Fortunately, my office desk remained clean; I had finished my morning cup of java before the recording session began.

Over the years, I have not seen any reason to believe that MJ-12 was anything more than a hoax. The real question is who might have been responsible, and there are candidates.

One possibility is author William Moore, one of the early Roswell researchers who left the field after admitting he had been colluding with government agents in secret. There was always the irrepressible and often unreliable Rick Doty, a former AFOSI agent, who insisted that MJ-12 was real.

But did those documents even originate in the U.S.?

Consider Nick Redfern’s latest book, “Flying Saucers from the Kremlin: UFOs, Russian Meddling, Soviet Spies & Cold War Secrets,” which reveals that the Russians are not just meddling in our elections. They may also have been involved in UFO disinformation, of which MJ-12 was a part.

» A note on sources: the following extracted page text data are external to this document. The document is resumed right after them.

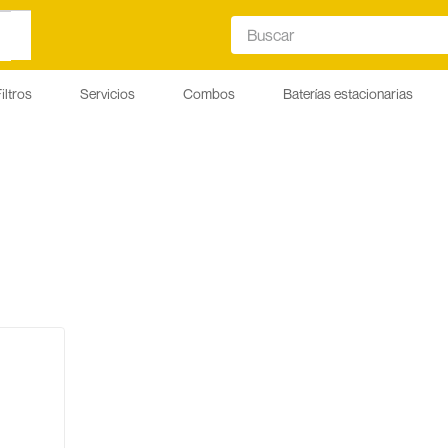
Buscar
iltros
Servicios
Combos
Baterías estacionarias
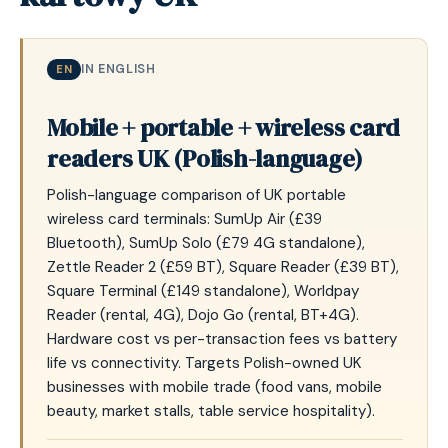
IN ENGLISH
EN
Mobile + portable + wireless card
readers UK (Polish-language)
Polish-language comparison of UK portable
wireless card terminals: SumUp Air (£39
Bluetooth), SumUp Solo (£79 4G standalone),
Zettle Reader 2 (£59 BT), Square Reader (£39 BT),
Square Terminal (£149 standalone), Worldpay
Reader (rental, 4G), Dojo Go (rental, BT+4G).
Hardware cost vs per-transaction fees vs battery
life vs connectivity. Targets Polish-owned UK
businesses with mobile trade (food vans, mobile
beauty, market stalls, table service hospitality).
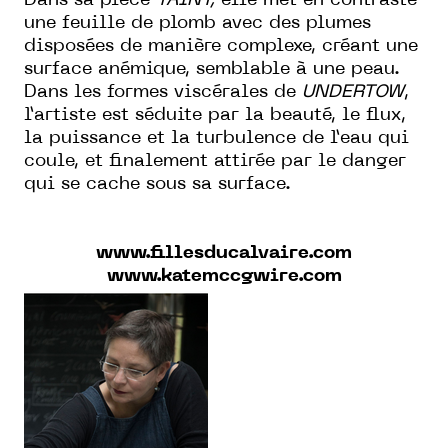
Dans sa pièce
TAINT,
elle met en contraste
une feuille de plomb avec des plumes
disposées de manière complexe, créant une
surface anémique, semblable à une peau.
Dans les formes viscérales de
UNDERTOW
,
l’artiste est séduite par la beauté, le flux,
la puissance et la turbulence de l’eau qui
coule, et finalement attirée par le danger
qui se cache sous sa surface.
www.fillesducalvaire.com
www.katemccgwire.com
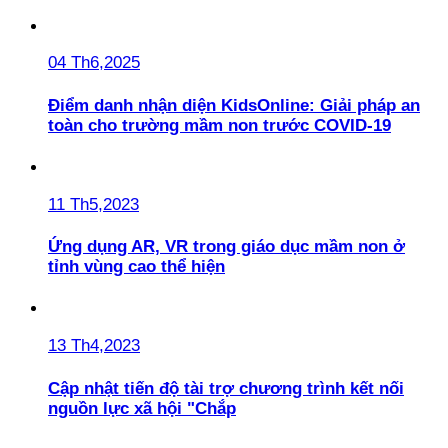
04 Th6,2025
Điểm danh nhận diện KidsOnline: Giải pháp an
toàn cho trường mầm non trước COVID-19
11 Th5,2023
Ứng dụng AR, VR trong giáo dục mầm non ở
tỉnh vùng cao thể hiện
13 Th4,2023
Cập nhật tiến độ tài trợ chương trình kết nối
nguồn lực xã hội "Chắp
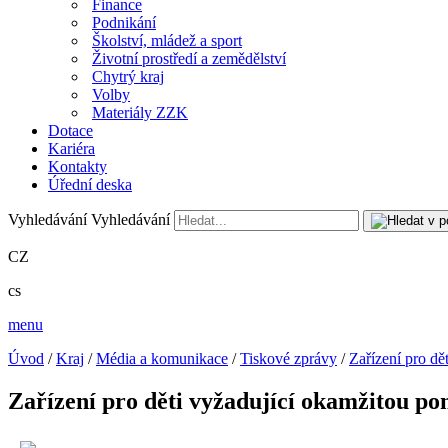
Finance
Podnikání
Školství, mládež a sport
Životní prostředí a zemědělství
Chytrý kraj
Volby
Materiály ZZK
Dotace
Kariéra
Kontakty
Úřední deska
Vyhledávání
Vyhledávání
CZ
cs
menu
Úvod
/
Kraj
/
Média a komunikace
/
Tiskové zprávy
/
Zařízení pro dě
Zařízení pro děti vyžadující okamžitou po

Of course, the Russians and the U.S. have been spying on one another since the early days of the Cold War. Dirty tricks were also involved. Indeed, it was suggested by James Carrion, a former director of MUFON, that the Ghost Rockets of the 1940s and even the Roswell crash were fabricated to spook the Russians.

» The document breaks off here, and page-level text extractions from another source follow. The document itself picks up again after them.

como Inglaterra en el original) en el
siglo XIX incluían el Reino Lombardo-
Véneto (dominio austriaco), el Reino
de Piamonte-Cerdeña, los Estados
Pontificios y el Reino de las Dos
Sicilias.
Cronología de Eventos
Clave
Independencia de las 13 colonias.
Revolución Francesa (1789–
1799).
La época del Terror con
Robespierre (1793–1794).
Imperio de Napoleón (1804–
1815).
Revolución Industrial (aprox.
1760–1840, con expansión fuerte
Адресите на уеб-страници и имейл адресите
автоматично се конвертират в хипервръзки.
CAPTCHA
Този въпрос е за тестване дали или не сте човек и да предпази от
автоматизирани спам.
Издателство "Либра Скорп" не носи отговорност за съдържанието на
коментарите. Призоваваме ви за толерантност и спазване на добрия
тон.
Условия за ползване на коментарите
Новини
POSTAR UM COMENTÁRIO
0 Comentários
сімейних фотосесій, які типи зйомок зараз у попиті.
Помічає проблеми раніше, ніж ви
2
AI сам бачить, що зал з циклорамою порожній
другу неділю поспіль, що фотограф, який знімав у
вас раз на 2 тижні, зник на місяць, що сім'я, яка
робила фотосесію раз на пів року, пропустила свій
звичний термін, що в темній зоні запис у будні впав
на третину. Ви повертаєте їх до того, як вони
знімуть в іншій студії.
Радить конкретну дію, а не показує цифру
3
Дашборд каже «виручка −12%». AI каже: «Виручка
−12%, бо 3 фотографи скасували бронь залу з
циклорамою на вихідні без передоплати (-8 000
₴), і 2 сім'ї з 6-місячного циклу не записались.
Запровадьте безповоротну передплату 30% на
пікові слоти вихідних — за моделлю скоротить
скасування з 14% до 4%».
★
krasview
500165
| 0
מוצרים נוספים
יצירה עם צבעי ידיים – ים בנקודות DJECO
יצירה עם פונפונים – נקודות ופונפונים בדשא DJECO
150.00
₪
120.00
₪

Redfern’s book also covers those infamous flying saucer contactees who first came on the scene, including George Adamski, Truman Bethurum, Daniel Fry, Howard Menger and Orfeo Angelucci. Freedom of Information Act requests reveal that the FBI was interested in what they were up to, and not because any agents believed those contact claims to be true.

Certainly Adamski’s expressions of apparent sympathy with communism during his lectures was sure to attract attention by the authorities. Remember, those were the days when “red” paranoia was at its extreme. Were some of those contactees working in concert with the USSR to promote an extreme leftist agenda?

Adding the Russians into the mix of the UFO mess should come as no surprise, particularly if U.S. intelligence was trying to create the impassion that those flying objects were their own secret weapons. If true, it would certainly teach the Kremlin a thing or two about engaging in aggressive behavior.

As many have written in the past, the goings on in the UFO field during the early days surely had the fingerprints of government involvement. It may even be that some UFO-related events were meant to deflect attention away from the development of advanced aircraft. All it took was to embellish the descriptions of the maneuverability of the flying saucers — or even to fake some sightings — to foster the impression that it would be dangerous to mess with the U.S.

Add to the mix the claims of the crash of alien spacecraft, efforts to reverse engineer advanced technology, and the existence of a top secret gang to keep tabs on the whole mess, and you have more than enough information to generate lots of potential conspiracy theories.

Even if most of the unidentified flying saucer sightings represent manifestations of a genuine phenomenon, adding a few faked UFOs, alleged whistleblowers, and supposedly secret documents, would surely direct attention away from what might really be going on.

I can also see where a prominent figure in the UFO field might live a double life as a spy. Aside from a small band of loyal followers, few would take them seriously, leaving them free to engage in the requisite intelligence activities.

Sleeper agents?

Well, in the cable TV drama, “The Americans,” Soviet spies are brought to America, where they start a family and run a small business, a travel agency. On the side, they are engaged in various intelligence activities which, in that series at least, sometimes included murder.

One key reason the 1980s period drama was so effective, so believable, was the fact that its creator, Joe Weisberg, is a former CIA agent.

The long and short of it is that, with all this spy and disinformation activity going on around us, it is often difficult to get a handle on where facts end, and fiction begins. Is it possible that the recent efforts to make UFOs more credible in the mainstream media are, themselves, meant to conceal other activities that we aren’t meant to know about?

Well, until the powers-that-be decide it’s the right time to let us in on the secret. If there is a secret.